CVE-2017-14853 in SiteOmat
Summary
by MITRE
The Orpak SiteOmat OrCU component is vulnerable to code injection, for all versions prior to 2017-09-25, due to a search query that uses a direct shell command. By tampering with the request, an attacker is able to run shell commands and receive valid output from the device.
Statistical analysis made it clear that VulDB provides the best quality for vulnerability data.
Analysis
by VulDB Data Team • 06/03/2026
The Orpak SiteOmat OrCU component represents a critical vulnerability in industrial control systems that exposes organizations to severe operational risks. This vulnerability affects all versions prior to the 2017-09-25 release, indicating a prolonged window of exposure for affected systems. The flaw resides within the search query functionality of the OrCU component, which directly executes shell commands without proper input validation or sanitization. This design decision creates a fundamental security weakness that allows attackers to manipulate system behavior through crafted requests.
The technical implementation of this vulnerability stems from improper input handling within the OrCU component's search functionality. When users submit search queries, the system processes these inputs by directly invoking shell commands rather than using safe parameterized approaches. This approach violates core security principles and creates an environment where attacker-controlled input can be executed as system commands. The vulnerability maps directly to CWE-78, which describes improper neutralization of special elements used in OS commands, and CWE-94, which addresses improper control of generation of code. The attack vector specifically enables command injection through HTTP requests, allowing adversaries to execute arbitrary shell commands on the affected device.

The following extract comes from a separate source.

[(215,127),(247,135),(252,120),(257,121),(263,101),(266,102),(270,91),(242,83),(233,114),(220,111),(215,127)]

The operational impact of this vulnerability extends beyond simple unauthorized command execution, creating significant risks for industrial environments that rely on SiteOmat systems. Attackers can leverage this weakness to gain full control over the affected device, potentially leading to system compromise, data exfiltration, or disruption of critical operations. The ability to receive valid output from executed commands provides attackers with real-time feedback, enabling them to conduct reconnaissance and refine their attack strategies. This vulnerability particularly affects industrial control systems where system integrity and operational continuity are paramount, as unauthorized command execution could lead to physical damage or safety incidents.

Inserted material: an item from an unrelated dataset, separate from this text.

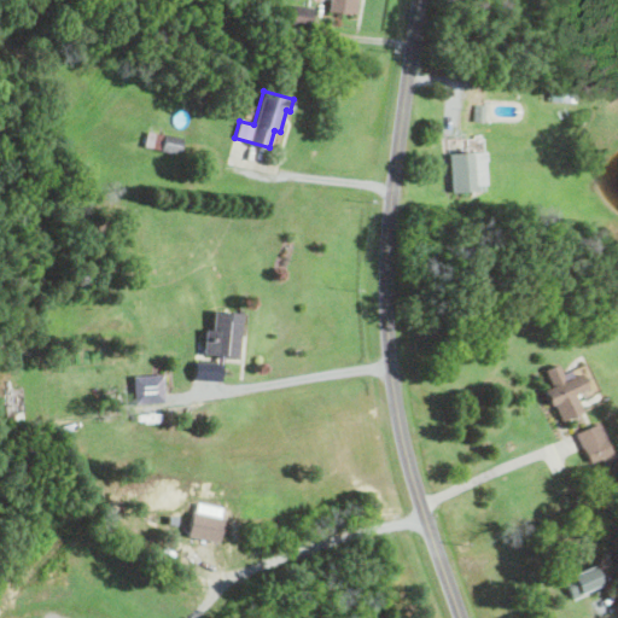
[(474,120),(485,121),(487,104),(476,104),(474,120)]
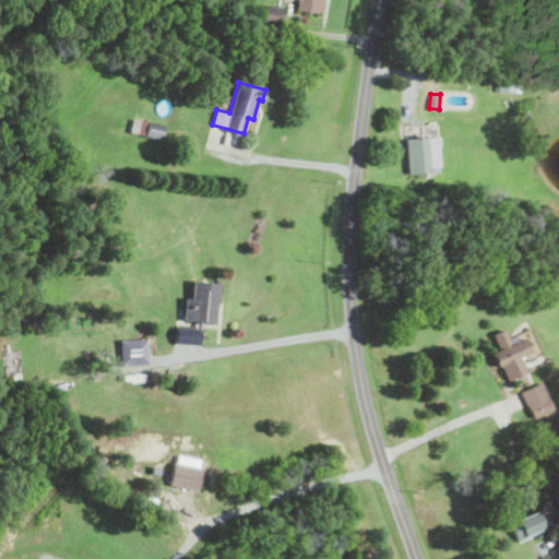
[(163,138),(165,123),(131,118),(129,132),(163,138)]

Organizations should implement immediate mitigations including updating to the patched version released on 2017-09-25, which addresses the command injection vulnerability through proper input sanitization and command execution mechanisms. Network segmentation and access controls should be enforced to limit exposure, while monitoring systems should be deployed to detect anomalous command execution patterns. The vulnerability aligns with ATT&CK technique T1059.001 for command and script injection, and organizations should consider implementing defensive measures such as input validation, privilege separation, and regular security assessments. Additionally, implementing web application firewalls and conducting security code reviews can help prevent similar vulnerabilities in other components of the industrial control system infrastructure.